Friedan found that the idea of women as the mother, the housewife, etc, was a rather empty role for the majority of women surveyed. Clearly, the Freudian idea that women cannot and should not ever amount to more than a womb and a pair of smiling lips is outdated. Some of the women surveyed even admitted to resorting to sex, having affairs, and living through their own children to try and find fulfillment for themselves. Friedan encouraged women to start seeking fulfillment by pursuing careers, continuing education, and ignoring the idea that women who have such ambitions are “neurotic.” Well, what about today?

We are starting to see and hear more about ambitious women now. Just look at the movies! Mulan and Belle of the “older” Disney generation are perfectly brave and ambitious young women who also show “feminine” traits. Look at one of the newest Disney princesses: Tiana, a hardworking girl with little who rises all the way to the top of her dream. We hear – although not always good news – about women in/running for office, from positions of mayors to presidents. Look at any occupation, and you’ll find women just as ambitious – if not more so – than their male counterparts.

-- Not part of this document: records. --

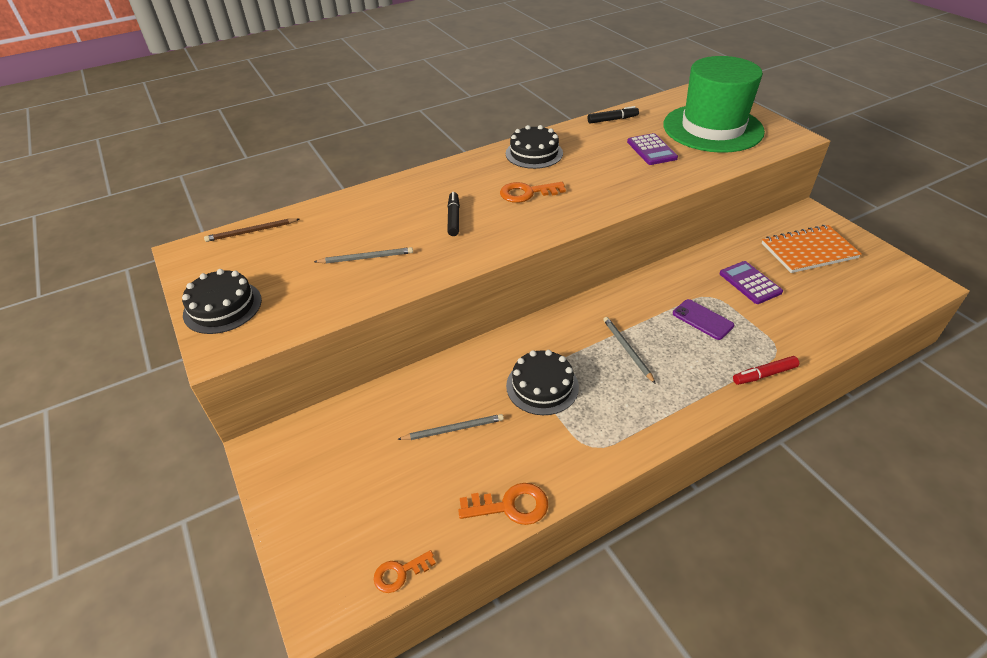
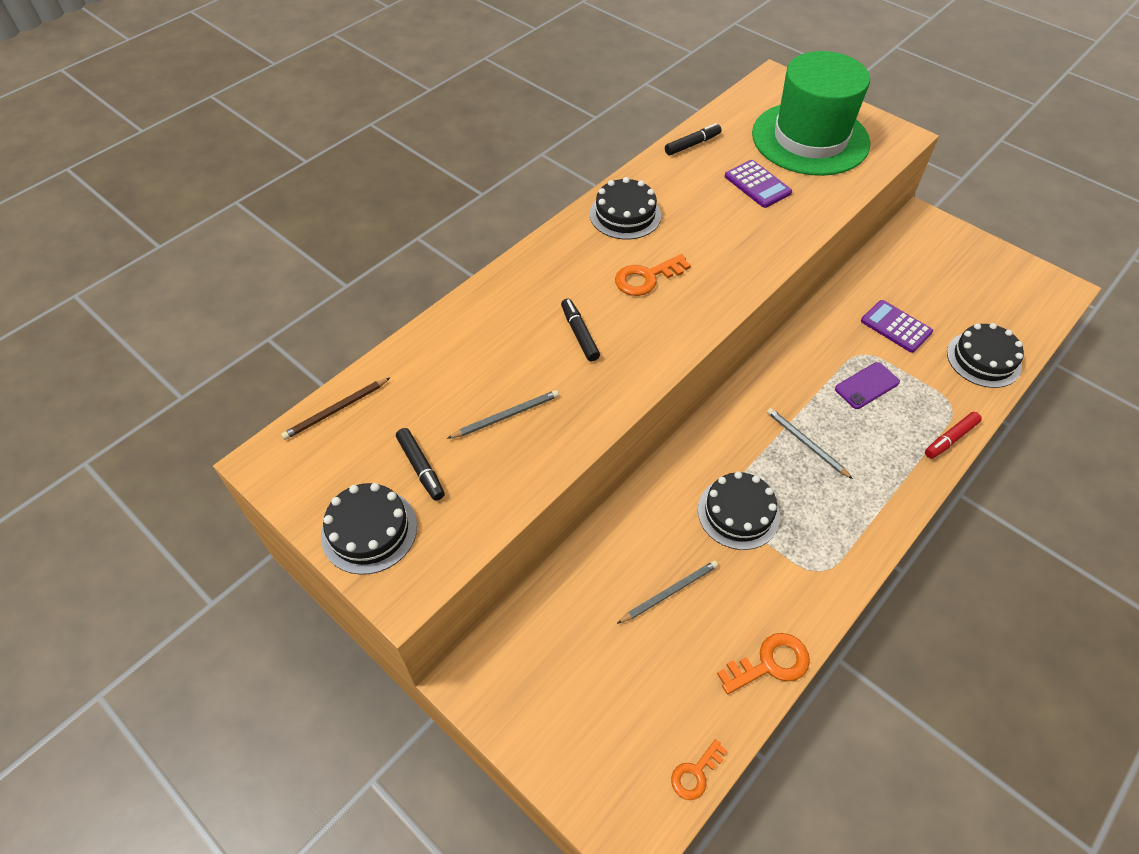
camera: 20 degrees left, 10 degrees up
purple phone [673,299,734,340] -> purple phone turned 60 degrees counterclockwise [835,362,900,409]
orange notebook [762,225,861,273] -> none
none -> black marker [396,428,445,501]
none -> black cake [947,323,1024,388]

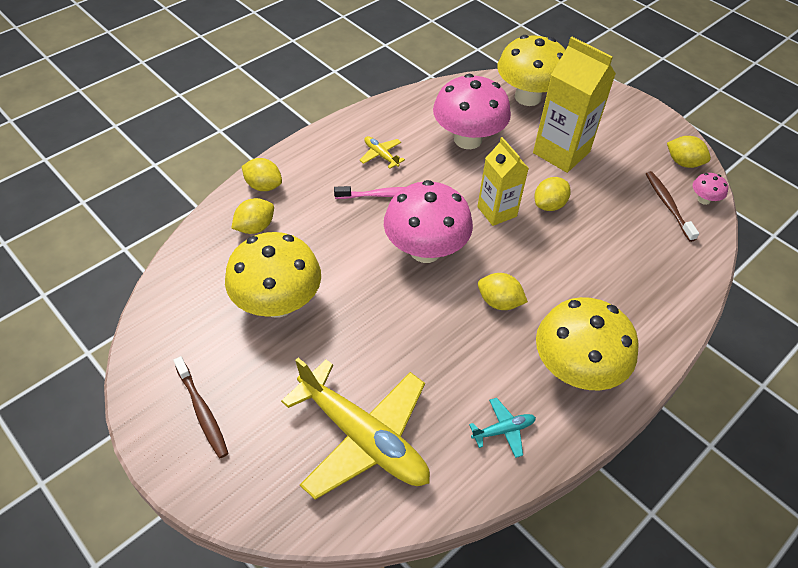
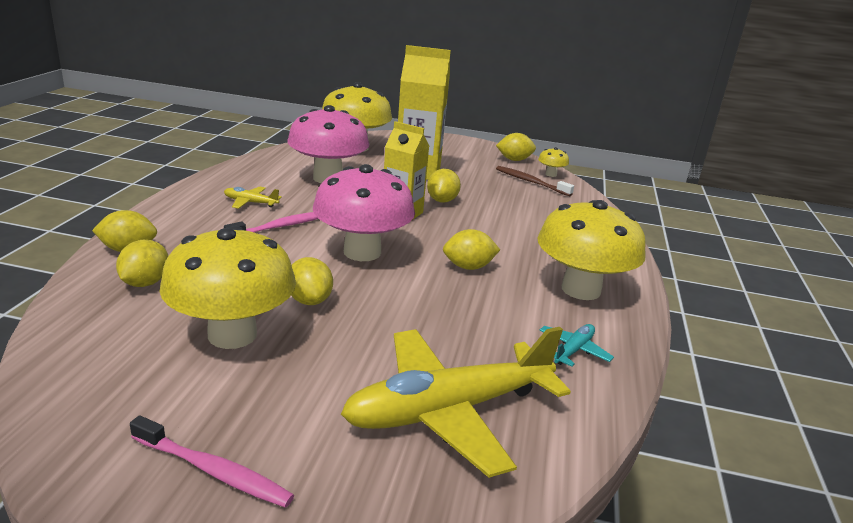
camera: 35 degrees left, 25 degrees down
brown toothbrush [173,356,229,458] -> pink toothbrush [130,415,294,508]
yellow plane [281,358,430,500] -> yellow plane turned 150 degrees clockwise [341,327,571,478]
pink mushroom [693,173,728,205] -> yellow mushroom [538,147,569,177]
none -> yellow lemon [291,257,333,305]

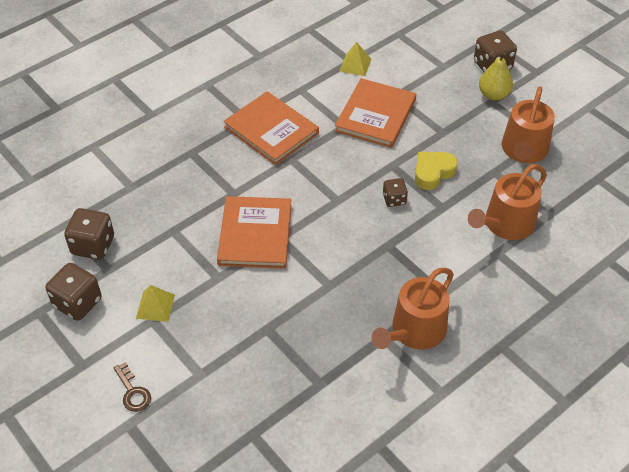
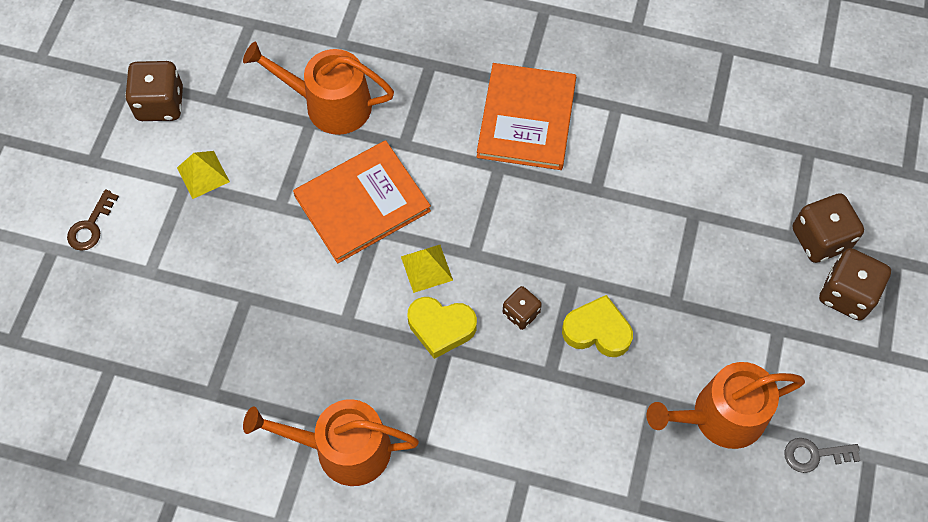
camera: 55 degrees right, 15 degrees up
brown dice [64,208,114,260] -> brown dice moved to [793,193,864,263]
orange book [335,78,416,148] -> none
yellow pyramid [340,42,371,76] -> yellow pyramid moved to [401,245,453,293]
orange watering can [468,164,547,240] -> orange watering can moved to [243,42,394,135]
yellow pear [479,52,513,101] -> none
none -> yellow heart [408,297,477,359]
none -> grey key [784,438,861,473]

So how do we define “feminine” today? Is it by the girl you see walking to Smith with a flowery, gauzy summer dress? Is it the girl with the so-short-as-to-be-scandalous skirt? Or, do we start to modernize the term, as Friedan modernized the idea of a woman in 1963? Consider the soldier woman: both a fighter and a mother. What about the doctor, who cares for her patients and family? Perhaps it lies in a combination of all of the above: ambition, compassion, outspokenness, silence, and more.

Society has come a long way. Of course, there will always be imperfections. In Asian cultures, for example, parents who were underprivileged in their childhood will push their own children to achieve everything. In a sense, they live through their own child as women in the 1950’s and 60’s did. We still have a ways to go. We always will. We’re only human after all.